Дон-Аминадо. Литературный портрет - страница 3
Если такое предположение верно, тогда все становится на свои места:
Ильф и Петров, Бабель, Жванецкий (а сколько еще?) – как у Пушкина «И светлой Иппокреной/ С издетства напоенный,/Под кровом вешних роз (читай – акаций)/Поэтом я возрос»;
«Настоящее мюнхенское пиво», что подавали у Брунса, наверняка, варили в Одессе, используя воду из местной Иппокрены.
Не склонный к частой улыбке академик И. Бунин здесь пародировал своих друзей, вызывая гомерический хохот, а студент Аминад Шполянский в таких обстоятельствах оказался в совершенно безвыходном положении и вынужден был окончательно выбрать путь поэта – юмориста.
Странно лишь, что «босяк» Ал-др Ив. Куприн, не раз приходя со своим другом-академиком во двор дома Вагнера отдать дань чудному напитку (см. «Легенды Одессы» Вал-на Крапивы), воспев «Гамбринус» и Сашку-скрипача, нигде не вспомнил о располагавшемся неподалеку заведении инженера Брунса.
Все студенческие годы Ам. Шполянский вел не только богемный образ жизни, но и был чрезвычайно активен на поприще журналистики.
Будет о чем поговорить на лиманах, на Фонтанах, у Либмана, у Робина, у Фанкони, в городе и в свете, а также в редакциях всех трех газет—«Одесских новостей», «Одесского листка» и «Южного обозрения».
Новороссийский антракт кончался.
Мы знали наперед, что университетские годы вспомнить будет нечем. Хвала Аллаху, молодость от университета не зависит.

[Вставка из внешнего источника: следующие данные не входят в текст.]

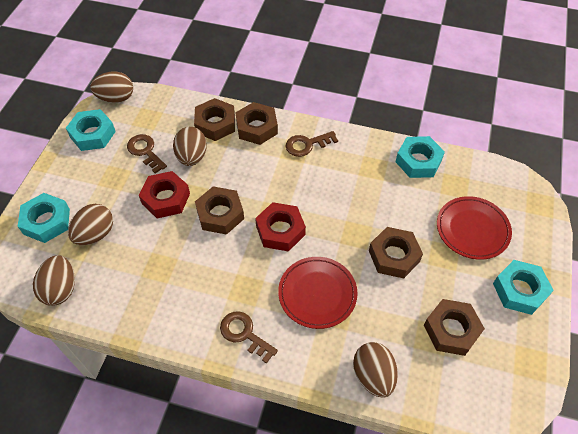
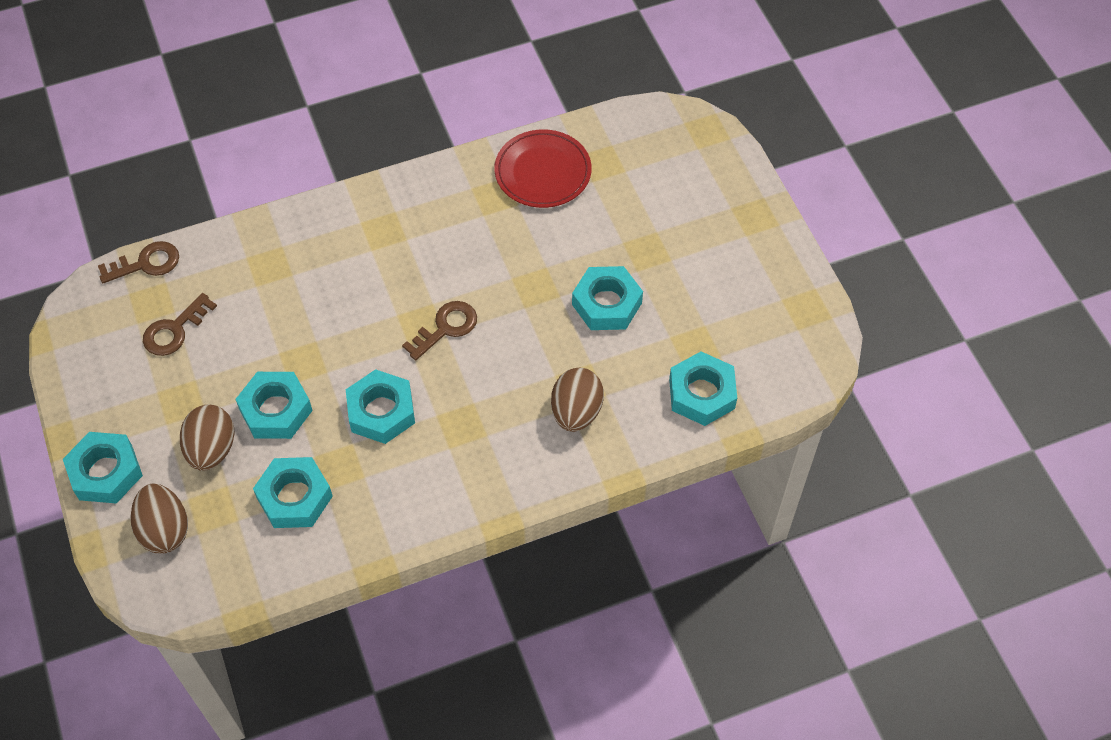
brown egg: 5 -> 3
brown nut: 5 -> 0
red nut: 2 -> 0
red plate: 2 -> 1
turquoise nut: 4 -> 6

Блажен, кто вовремя постиг, /В круговорот вещей вникая, /А не из прописей и книг, /Что жизнь не храм, а мастерская. Блажен, кто в этой мастерской, /Без суеты и без заботы. /Себя не спрашивал с тоской /О смысле жизни и работы…
Итак прощайте, лиманы, фонтаны, портовые босяки, итальянские примадонны, беспечные щеголи, капитаны дальнего плавания, красавицы прошлого века, как у Кузмина, но без мушки, градоначальники и хулиганы, усмирявшие наш пыл,—
Киевский эпилог окрылил молодые сердца (получение диплома).
В Москву. Снова вокзал. Снова звонок. – Поезд на втором пути!.
Только вслушайся – навек запомнишь! – Покровка. Сретенка. Пречистенка. Божедомка. Петровка. Дмитровка. Кисловка. Якиманка. – Молчановка. Маросейка. Сухаревка. Лубянка. – Хамовники. Сыромятники. И Собачья Площадка. И еще не все: Швивая горка. Балчуг. Полянка. И Чистые Пруды. И Воронцово поле. – Арбат. Миуссы. Бутырская застава. – Дорогомилово… Одно слово чего стоит! – Охотный ряд. Тверская. Бронная. Моховая. – Кузнецкий Мост. Неглинный проезд. – Большой Козихинский. Малый Козихинский. Никитские Ворота. Патриаршие Пруды. Кудринская, Страстная, Красная площадь. Не география, а симфония!
Записаться в сословие, заказать фрак с атласными отворотами, а также медную дощечку с выгравированным стереотипом <…> и чрез любые ворота – Ильинские, Спасские, Иверские—с деловым видом пройти через Кремлевский двор, мимо Оружейной Палаты, к белому, величавому зданию московских судебных установлений; проглотить слюну и войти.
Подымаешься по мраморной лестнице, прежде всего— заглянуть в святая святых: Митрофаньевский зал. Здесь по делу игуменьи Митрофании гремел и блистал сам Федор Никифорович Плевако.
– Талант, нутро, стихия! С присяжными заседателями делал, что хотел.
Подражать Тесленко было немыслимо и сложно. Зато небрежная, овальная, не очень тщательная щетинка Маклакова и опущенные вниз усы имели большой успех и немалый тираж.
Старожилы говорили, что такого количества снега, как в 1910 году в ноябре месяце, никто никогда на роду своем не запомнит. В газетах все чаще и чаще появлялись тревожные вести из Ясной Поляны.